Beyond experience, what should you look for in a bankruptcy lawyer?
When I first started practicing bankruptcy law, my clients didn’t seem to know what to expect of me.
They told me stories of meeting with other bankruptcy attorneys in their quest to get some help, and what they’d experienced.
First there was the story of the attorney who had put his desk on a thick concrete slab so he could look down on his clients.
Then there was the one another the lawyer who stared at his computer screen the entire time, never looking at the person sitting in front of him.
And the attorney who spent half the time on the phone with other clients.
That’s just not acceptable, and I can’t believe that these three people are still practicing bankruptcy law (they are – I see them in court on a regular basis).
Here’s what you should expect from your bankruptcy lawyer:
- Full attention. Whether you’re on the phone with your attorney or sitting in their office, you should get 100% of that person’s attention. Period. No other phone calls, no email checking, no diversions whatsoever.
- Patience. Chances are pretty good that you’ve never been through this before, so it’s natural to have questions. Sometimes, a lot of questions. Often, the same questions arise repeatedly. If your lawyer rushes you out the door, it’s a good idea to look elsewhere.
- Plain English. This is your financial life on the line, not mine. Therefore, you get to make the decisions – all of them. I can make recommendations, but I’m not going to put myself in the driver’s seat when it comes to choosing a course of action. In order for you to be able to make an educated and rational decision about your case, you’ve got to fully understand what’s going on. Unless you’re a lawyer, that means your attorney should always talk using language you can understand rather than legalese.

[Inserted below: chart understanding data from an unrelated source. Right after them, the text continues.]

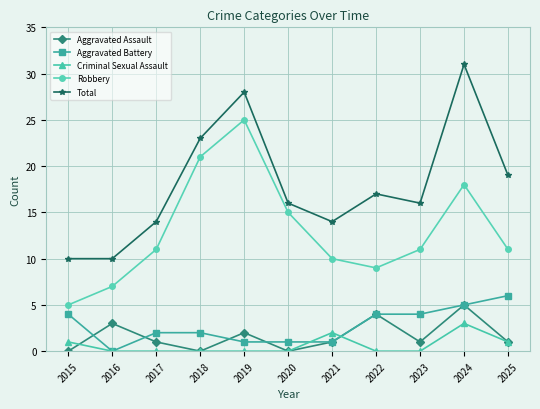

What is the spread (max minus min) of values at 2023?

16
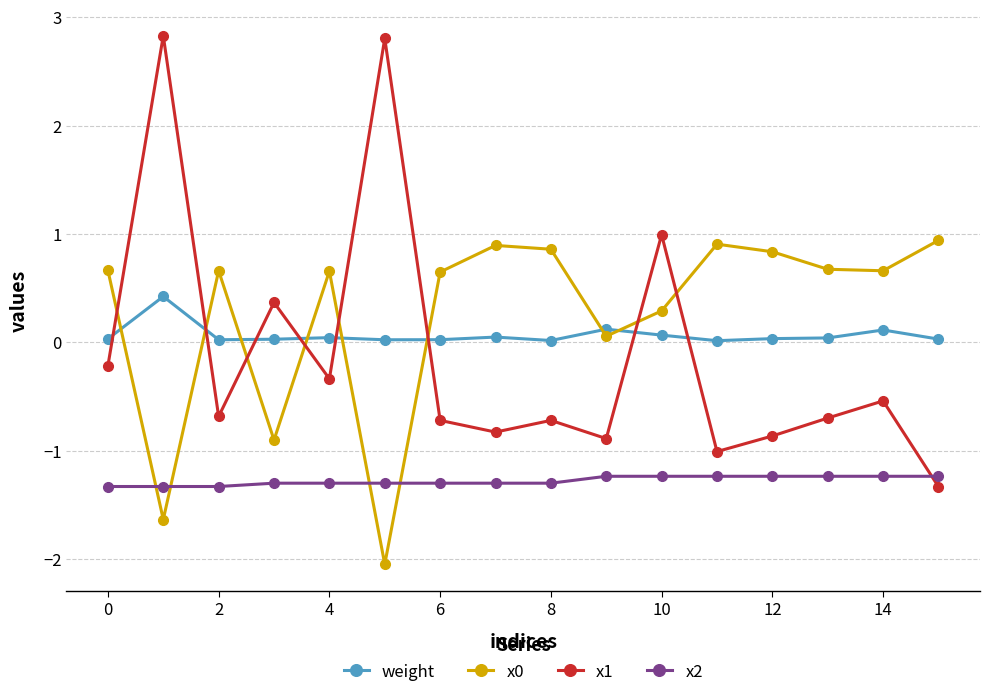

True or false: x2 and weight cross at least once.

False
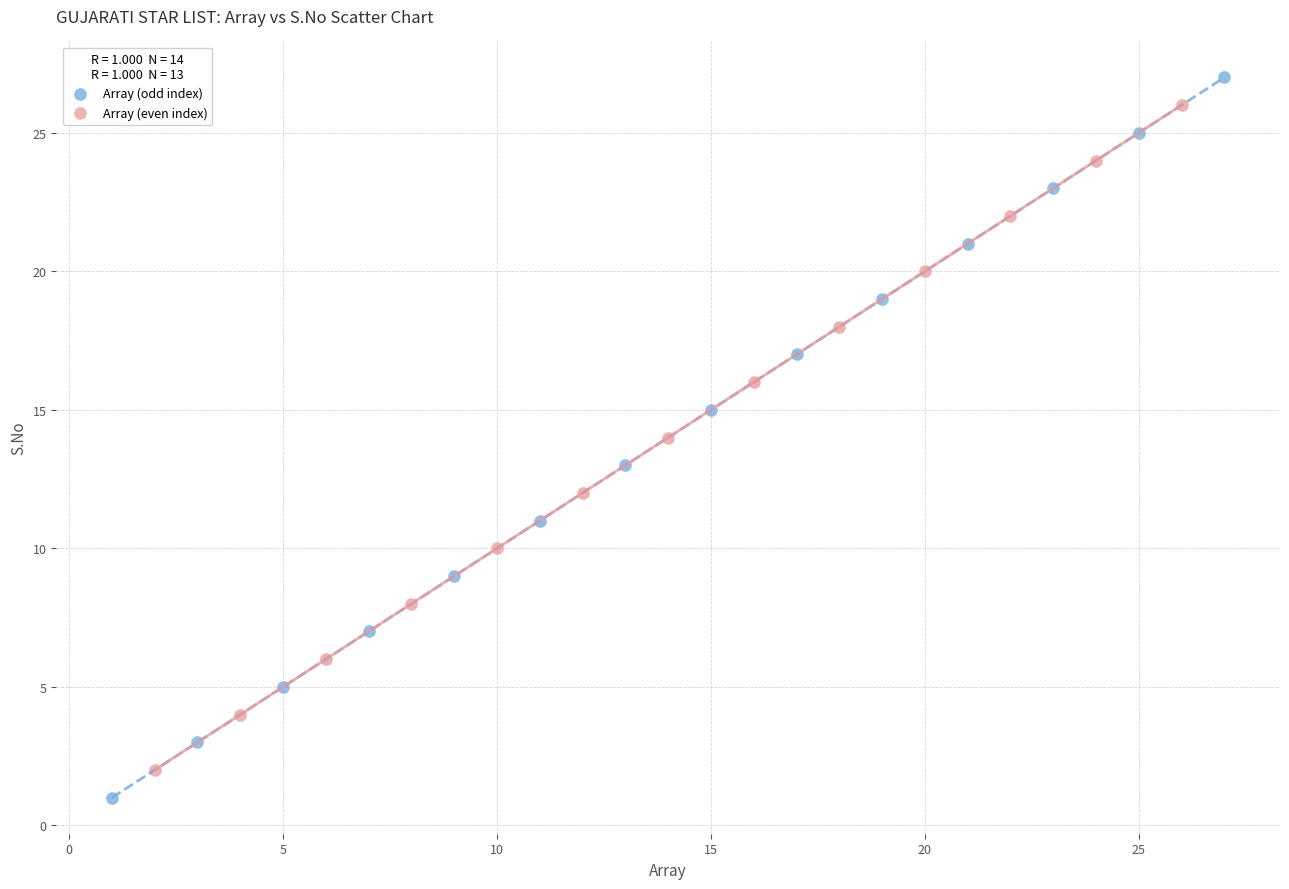

What are all the series names shown in the legend?

Array (odd index), Array (even index)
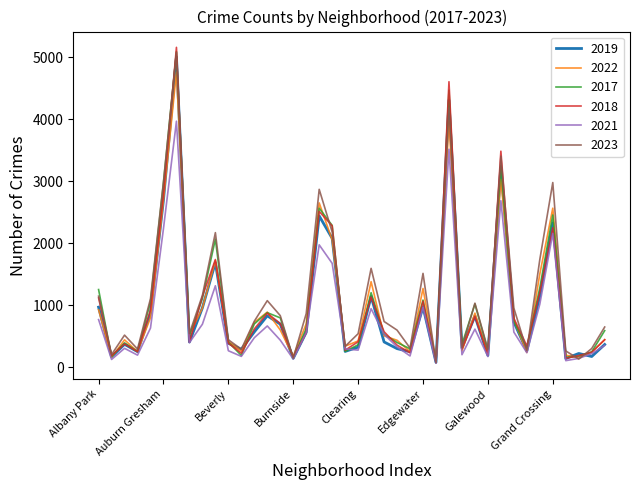

What are all the series names shown in the legend?

2019, 2022, 2017, 2018, 2021, 2023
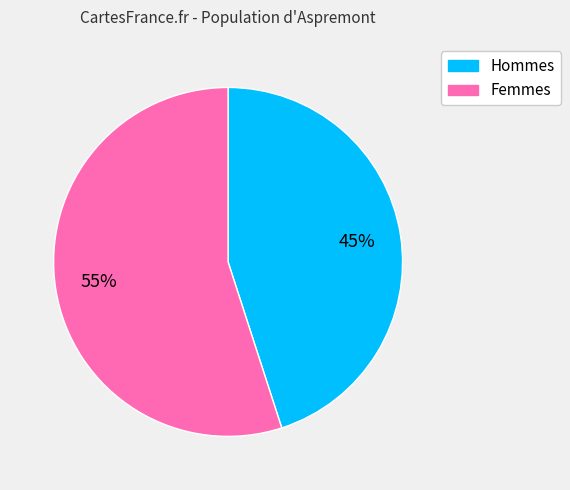

Is there any slice that represents more than half of the pie?

Yes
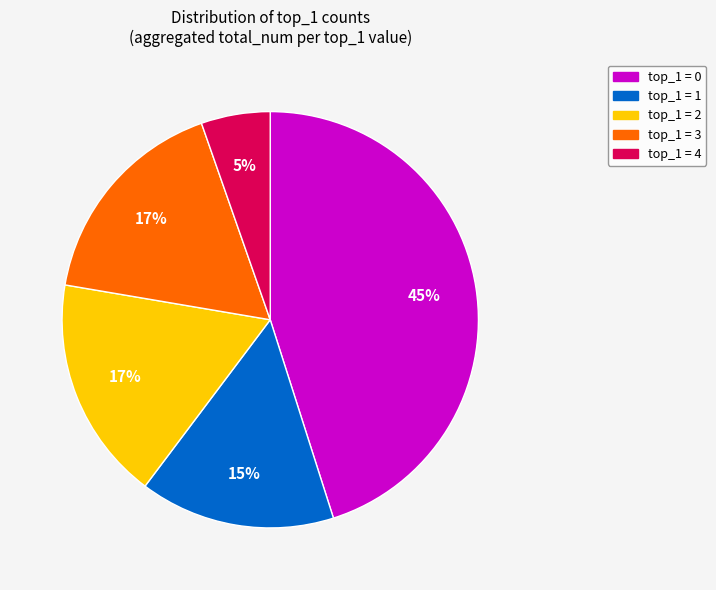

To the nearest percent, what is the difference between the largest and smallest slice percentages?

40%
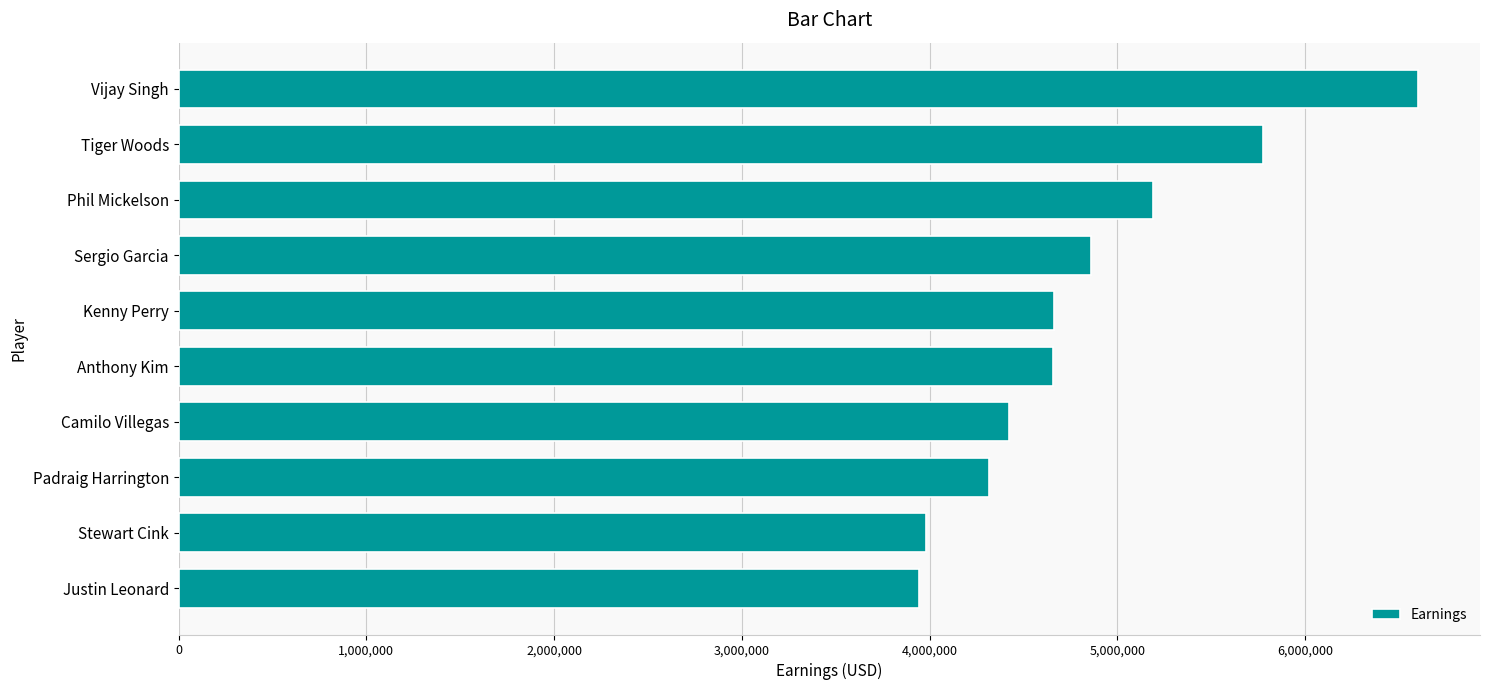

What is the maximum value shown in the chart?

6601094.5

- Reliability. If I tell you that I’m going to have your bankruptcy court papers ready for your signature on Tuesday, you can rest assured that they will be ready on Tuesday. Not Wednesday, and not Friday. And if I say I’ll meet you in court at 9:00am, I’ll be there at 9:00am (probably even a few minutes early). Though things come up that may make me change the timeframe, those are the exceptions rather than the rule.
- Responsiveness. If you call or email your attorney, you should get a response. You may not get your lawyer on the phone when you call (you’ll seldom get me to pick up the phone when it rings because I’m working on another client’s matter, and that requires my full attention just the same way that you do) but you should get an answer in a reliable amount of time. I handle this by scheduling return phone calls, but other lawyers may deal with it differently.
- Experience. Does your bankruptcy lawyer reply to every query with, “it depends”? Do they sit with a bankruptcy manual open in front of them all the time, flipping through pages whenever you talk? Though no bankruptcy lawyer can have a ready answer to every problem, the one you choose should be conversant in how bankruptcy operates and the impact it will have on your financial world. Even a relatively new practitioner should have a mentor or supportive network of other attorneys ready to help out with thorny issues.
Hiring a bankruptcy attorney is no simple task. There are dozens in most areas, and at first blush it’s hard to distinguish among them. But take the time to talk with a few to make sure you’re getting the best fit for your needs.